L'ombre de la guerre
La Géorgie avait subi une invasion russe en 2008. Le pays avait perdu les régions d'Ossétie du Sud et d'Abkhazie dans l'opération. Par conséquent, face à la menace, la Géorgie est obligée de ménager ses rapports avec Moscou.
Pour Régis Genté, la politique de prudence face à la Russie est tout à fait louable et nécessaire. "Il ne faut pas oublier que la guerre de 2008 en Géorgie, c'est en quelque sorte le début de la guerre en Ukraine. C'est la même guerre, le même mouvement. La Russie surveille de très près la Géorgie. Elle est capable, si besoin, de déstabiliser la Géorgie."

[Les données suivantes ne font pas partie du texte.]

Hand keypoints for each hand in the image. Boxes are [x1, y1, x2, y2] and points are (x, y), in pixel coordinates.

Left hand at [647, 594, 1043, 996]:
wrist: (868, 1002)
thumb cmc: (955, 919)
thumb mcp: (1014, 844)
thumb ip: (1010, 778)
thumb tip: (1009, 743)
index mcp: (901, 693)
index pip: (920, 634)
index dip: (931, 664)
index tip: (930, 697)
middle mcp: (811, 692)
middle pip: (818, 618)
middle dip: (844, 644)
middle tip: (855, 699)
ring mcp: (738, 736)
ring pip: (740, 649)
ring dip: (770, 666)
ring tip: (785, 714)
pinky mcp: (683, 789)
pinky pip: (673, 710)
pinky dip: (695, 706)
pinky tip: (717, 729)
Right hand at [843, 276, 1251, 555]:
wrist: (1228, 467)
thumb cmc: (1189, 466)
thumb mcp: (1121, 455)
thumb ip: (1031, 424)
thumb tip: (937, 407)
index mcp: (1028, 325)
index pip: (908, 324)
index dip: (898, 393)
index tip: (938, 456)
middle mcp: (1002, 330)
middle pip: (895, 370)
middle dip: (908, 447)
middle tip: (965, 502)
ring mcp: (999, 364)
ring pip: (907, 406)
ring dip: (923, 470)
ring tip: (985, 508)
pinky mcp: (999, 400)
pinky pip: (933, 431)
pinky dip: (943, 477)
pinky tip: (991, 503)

Ce décalage entre le pouvoir et la population, favorable à une adhésion à l'Union européenne et à l'OTAN, crée une tension avec des crises à répétitions en Géorgie. Régis Genté prend pour exemple la volonté du gouvernement de Tbilissi qui a voulu, en mars dernier, imposer une loi sur les agents étrangers calquée sur la loi russe. Une manière de rompre avec l'Occident et d'appartenir à la loi russe, selon Régis Genté. "On ne peut pas faire acte plus provocant envers l'Europe quand on candidate à l'Union européenne", souligne-t-il.
Adhésion sous conditions
Dans le contexte de la guerre en Ukraine, Régis Genté précise que 2023 est une année cruciale, car la Moldavie et l'Ukraine ont reçu le statut de candidates à l'Union européenne en 2022, mais pas la Géorgie en raison de sa politique pro-russe. "L'Union européenne a laissé une échéance à fin 2023 pour que la Géorgie remplisse les conditions d'une adhésion, mais cette décision risque d'être négative et on ne sait pas comment la population géorgienne va réagir", prévient Régis Genté.
En mars, en 48 heures, les manifestants avaient réussi à faire retirer le projet de loi sur les agents étrangers. Mais le gouvernement continue les provocations, selon Régis Genté. D'autres lois qui s'opposeraient à un rapprochement avec l'Europe sont à prévoir.